If you can’t get anywhere with the supervisors, then keep going up the ladder and ask to speak directly with the U.S. Attorney and the First Assistant. The U.S. Attorney is an individual appointed by the President to represent the government in that particular federal district. They are ultimately responsible for the prosecutorial decisions made in their office. In my experience, U.S. Attorneys are generally sensitive to the directives of “Main Justice” in Washington, although they may be “hands-off” when it comes to individual cases being prosecuted by their office.
If the entire local office seems unwilling to listen, then you can go straight to “Main Justice” in Washington. That’s what I did, and it definitely helped. The local office seemed more responsive to my concerns when they knew I had the attention of someone serious in D.C.

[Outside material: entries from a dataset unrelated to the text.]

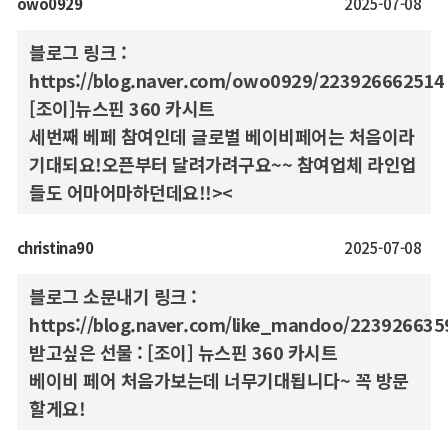
owo0929
2025-07-08
블로그 링크 :
https://blog.naver.com/owo0929/223926662514
[조이]뉴스핀 360 카시트
세번째 베페 참여인데 글로벌 베이비페어는 처음이라
기대되요!오픈부터 달려가려구요~~ 참여업체 라인업
들도 어마어마하던데요!!><
christina90
2025-07-08
블로그 소문내기 링크 :
https://blog.naver.com/like_mandoo/223926635
받고싶은 선물 : [조이] 뉴스핀 360 카시트
베이비 페어 처음가보는데 너무기대됩니다~ 꼭 방문
할게요!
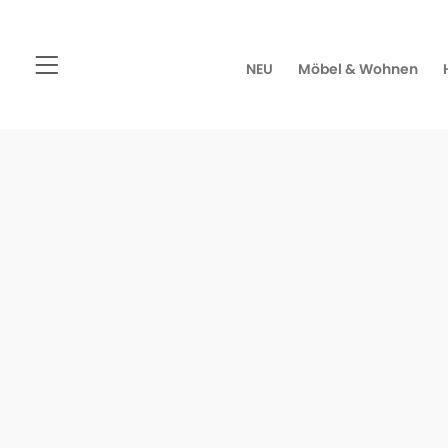
NEU
Möbel & Wohnen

It’s important to understand that DOJ officials may be reluctant to intervene in individual cases unless it is clear that the local U.S. Attorney’s Office has been ignoring the change in policy as a general rule. The DOJ sets policy, it does not generally intervene in a particular case unless it’s an especially high-profile or sensitive prosecution.
While I am disappointed that some offices seem to ignore the Holder Memos and this new policy, I am certainly pleased to see that the total number of federal drug prosecutions have decreased and that fewer people are facing severe mandatory minimum sentences. This shows that the policy is working.
Now it’s time for the DOJ to take the next step and make sure that this policy is being applied in every district in the country. There is no reason why defendants in some federal districts should get better treatment than defendants in other districts simply because local prosecutors may not like the new policies. Only when this policy is universally adopted will it have the intended effect of creating fairness and avoiding disparity in the federal criminal justice system for low-level drug offenders across the country.